Saving Realtime Transit Data to a DataFrame
In the post Getting Realtime Transit Data from the STM API using Python, I looked at getting realtime transit data and printing it to a notebook cell.
Here, I'll instead save it to a Polars DataFrame so it's easy to analyze. I like working with Polars because it has a really intuitive API.
Set up
Install polars
into the same environment as used in the Getting Realtime Transit Data post:
pip install polars
Notebook setup
I write the code. In the first cell of the notebook, import the libraries we'll use:
import requests
import gtfs_realtime_pb2
import polars as pl
The first two here are the same as in the "Getting Realtime Transit Data" post.
Getting the data
The following code comes from the earlier post, the only difference now being that we add it within a function, realtime
, and then instead of hardcoding the API key, we add an api_key
parameter to the function. Now we'll have code that's easier to work with in our notebook and we can call it multiple times to get realtime data for multiple points in time.
def realtime(api_key):
url = "https://api.stm.info/pub/od/gtfs-rt/ic/v2/vehiclePositions"
headers = {
"accept": "application/x-protobuf",
"apiKey": f"{api_key}",
}
response = requests.get(url, headers=headers)
protobuf_data = response.content
message = gtfs_realtime_pb2.FeedMessage()
message.ParseFromString(protobuf_data)
Processing to a DataFrame
So message
contains our realtime data. We are going to process the fields we want from that realtime data. We will initially represent each returned entity as a dictionary and then store each of those dictionaries in a list.
[
{'trip_id':'123', 'route_id':'45', 'longitude'....}
{'trip_id':'456', 'route_id':'29', 'longitude'....}
...
]
With a list of dictionaries, where each dictionary represents one entity, we'll then convert it to a DataFrame.

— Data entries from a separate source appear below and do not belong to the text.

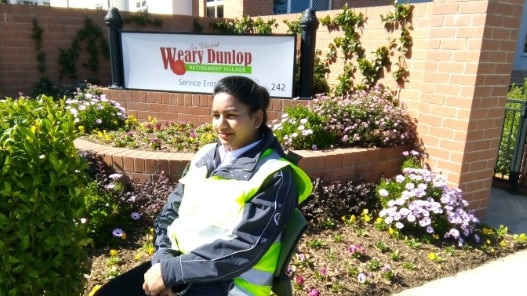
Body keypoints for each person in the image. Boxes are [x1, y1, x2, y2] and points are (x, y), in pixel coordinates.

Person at [94, 75, 313, 296]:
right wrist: (163, 264)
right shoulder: (205, 156)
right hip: (182, 268)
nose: (221, 124)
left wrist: (173, 272)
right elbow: (168, 215)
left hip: (232, 284)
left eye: (231, 115)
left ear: (257, 119)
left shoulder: (274, 175)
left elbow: (246, 247)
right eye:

Here's what the code will look like:
...
# Create a list to store each entity in
data = []
# Get the timestamp from the message header
header_timestamp = message.header.timestamp
# Loop through the entities
for entity in message.entity:
# Create an empty dict to store the entity information
entity_data = {}
# Extract all the relevant fields and add them to the empty dict
entity_data['header_timestamp'] = header_timestamp
entity_data['entity_id'] = entity.id
trip = entity.vehicle.trip
entity_data['trip_id'] = trip.trip_id
entity_data['start_time'] = trip.start_time
entity_data['start_date'] = trip.start_date
entity_data['route_id'] = trip.route_id
position = entity.vehicle.position
entity_data['latitude'] = position.latitude
entity_data['longitude'] = position.longitude
entity_data['bearing'] = position.bearing
entity_data['speed'] = position.speed
entity_data['current_stop_sequence'] = entity.vehicle.current_stop_sequence
entity_data['current_status'] = entity.vehicle.current_status
entity_data['timestamp'] = entity.vehicle.timestamp
vehicle = entity.vehicle.vehicle
entity_data['vehicle_id'] = vehicle.id
entity_data['occupancy_status'] = entity.vehicle.occupancy_status
# Add this record to the list
data.append(entity_data)
# Convert the list of dicts to a polars DataFrame
df = pl.DataFrame(data)
return df
Now calling the function with an API key:
df = realtime("<api_key>")
We get a polars
DataFrame object back:
We can now start to explore the data. For example, using a filter to get the current buses running for a particular route. Here, I use route 45...because it's the best in Montreal.
df.filter(pl.col("route_id")=="45")
In a future post, I'll look at exploring the data in more detail.